Structured page parsing data:
::::

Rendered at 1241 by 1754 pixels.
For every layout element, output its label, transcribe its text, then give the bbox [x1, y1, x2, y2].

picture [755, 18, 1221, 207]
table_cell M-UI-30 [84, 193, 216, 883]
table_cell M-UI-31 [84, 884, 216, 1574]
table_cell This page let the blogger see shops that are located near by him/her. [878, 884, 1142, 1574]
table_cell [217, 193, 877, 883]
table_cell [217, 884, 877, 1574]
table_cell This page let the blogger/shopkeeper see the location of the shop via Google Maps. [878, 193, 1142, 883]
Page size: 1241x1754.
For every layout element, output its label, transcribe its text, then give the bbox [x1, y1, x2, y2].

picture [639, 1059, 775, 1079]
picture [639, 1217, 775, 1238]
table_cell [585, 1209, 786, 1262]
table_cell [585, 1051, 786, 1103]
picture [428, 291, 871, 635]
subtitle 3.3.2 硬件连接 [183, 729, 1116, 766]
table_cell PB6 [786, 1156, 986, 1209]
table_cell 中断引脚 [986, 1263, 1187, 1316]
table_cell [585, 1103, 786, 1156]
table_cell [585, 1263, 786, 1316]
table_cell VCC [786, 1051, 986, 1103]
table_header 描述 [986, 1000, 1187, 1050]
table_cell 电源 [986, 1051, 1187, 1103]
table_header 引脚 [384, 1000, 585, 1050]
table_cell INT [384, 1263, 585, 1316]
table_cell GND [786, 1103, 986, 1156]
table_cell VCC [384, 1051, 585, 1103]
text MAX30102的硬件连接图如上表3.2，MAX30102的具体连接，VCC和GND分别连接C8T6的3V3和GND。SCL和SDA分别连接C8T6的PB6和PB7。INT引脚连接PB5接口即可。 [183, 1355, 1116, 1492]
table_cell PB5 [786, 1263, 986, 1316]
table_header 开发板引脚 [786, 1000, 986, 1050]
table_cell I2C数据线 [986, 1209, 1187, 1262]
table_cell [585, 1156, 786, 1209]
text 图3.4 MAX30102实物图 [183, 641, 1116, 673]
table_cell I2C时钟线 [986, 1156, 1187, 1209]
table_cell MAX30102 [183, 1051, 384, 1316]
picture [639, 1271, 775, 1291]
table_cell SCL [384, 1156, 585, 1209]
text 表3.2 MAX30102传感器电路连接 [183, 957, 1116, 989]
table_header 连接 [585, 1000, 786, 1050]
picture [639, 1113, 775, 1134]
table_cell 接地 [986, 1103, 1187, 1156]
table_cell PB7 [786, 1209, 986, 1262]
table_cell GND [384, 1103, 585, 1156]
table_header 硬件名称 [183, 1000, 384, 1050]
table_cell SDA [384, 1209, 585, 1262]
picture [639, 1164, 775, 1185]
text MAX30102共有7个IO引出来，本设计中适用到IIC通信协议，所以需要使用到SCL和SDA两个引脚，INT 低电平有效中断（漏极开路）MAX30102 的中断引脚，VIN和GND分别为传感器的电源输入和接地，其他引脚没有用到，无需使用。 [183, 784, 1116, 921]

::::

# Problem to work on
All of the data above needs to be retyped exactly, with each line as it stands.

# Output for this task
Rendered at 1241 by 1754 pixels.
For every layout element, output its label, transcribe its text, then give the bbox [x1, y1, x2, y2].

picture [755, 18, 1221, 207]
table_cell M-UI-30 [84, 193, 216, 883]
table_cell M-UI-31 [84, 884, 216, 1574]
table_cell This page let the blogger see shops that are located near by him/her. [878, 884, 1142, 1574]
table_cell [217, 193, 877, 883]
table_cell [217, 884, 877, 1574]
table_cell This page let the blogger/shopkeeper see the location of the shop via Google Maps. [878, 193, 1142, 883]
Page size: 1241x1754.
For every layout element, output its label, transcribe its text, then give the bbox [x1, y1, x2, y2].

picture [639, 1059, 775, 1079]
picture [639, 1217, 775, 1238]
table_cell [585, 1209, 786, 1262]
table_cell [585, 1051, 786, 1103]
picture [428, 291, 871, 635]
subtitle 3.3.2 硬件连接 [183, 729, 1116, 766]
table_cell PB6 [786, 1156, 986, 1209]
table_cell 中断引脚 [986, 1263, 1187, 1316]
table_cell [585, 1103, 786, 1156]
table_cell [585, 1263, 786, 1316]
table_cell VCC [786, 1051, 986, 1103]
table_header 描述 [986, 1000, 1187, 1050]
table_cell 电源 [986, 1051, 1187, 1103]
table_header 引脚 [384, 1000, 585, 1050]
table_cell INT [384, 1263, 585, 1316]
table_cell GND [786, 1103, 986, 1156]
table_cell VCC [384, 1051, 585, 1103]
text MAX30102的硬件连接图如上表3.2，MAX30102的具体连接，VCC和GND分别连接C8T6的3V3和GND。SCL和SDA分别连接C8T6的PB6和PB7。INT引脚连接PB5接口即可。 [183, 1355, 1116, 1492]
table_cell PB5 [786, 1263, 986, 1316]
table_header 开发板引脚 [786, 1000, 986, 1050]
table_cell I2C数据线 [986, 1209, 1187, 1262]
table_cell [585, 1156, 786, 1209]
text 图3.4 MAX30102实物图 [183, 641, 1116, 673]
table_cell I2C时钟线 [986, 1156, 1187, 1209]
table_cell MAX30102 [183, 1051, 384, 1316]
picture [639, 1271, 775, 1291]
table_cell SCL [384, 1156, 585, 1209]
text 表3.2 MAX30102传感器电路连接 [183, 957, 1116, 989]
table_header 连接 [585, 1000, 786, 1050]
picture [639, 1113, 775, 1134]
table_cell 接地 [986, 1103, 1187, 1156]
table_cell PB7 [786, 1209, 986, 1262]
table_cell GND [384, 1103, 585, 1156]
table_header 硬件名称 [183, 1000, 384, 1050]
table_cell SDA [384, 1209, 585, 1262]
picture [639, 1164, 775, 1185]
text MAX30102共有7个IO引出来，本设计中适用到IIC通信协议，所以需要使用到SCL和SDA两个引脚，INT 低电平有效中断（漏极开路）MAX30102 的中断引脚，VIN和GND分别为传感器的电源输入和接地，其他引脚没有用到，无需使用。 [183, 784, 1116, 921]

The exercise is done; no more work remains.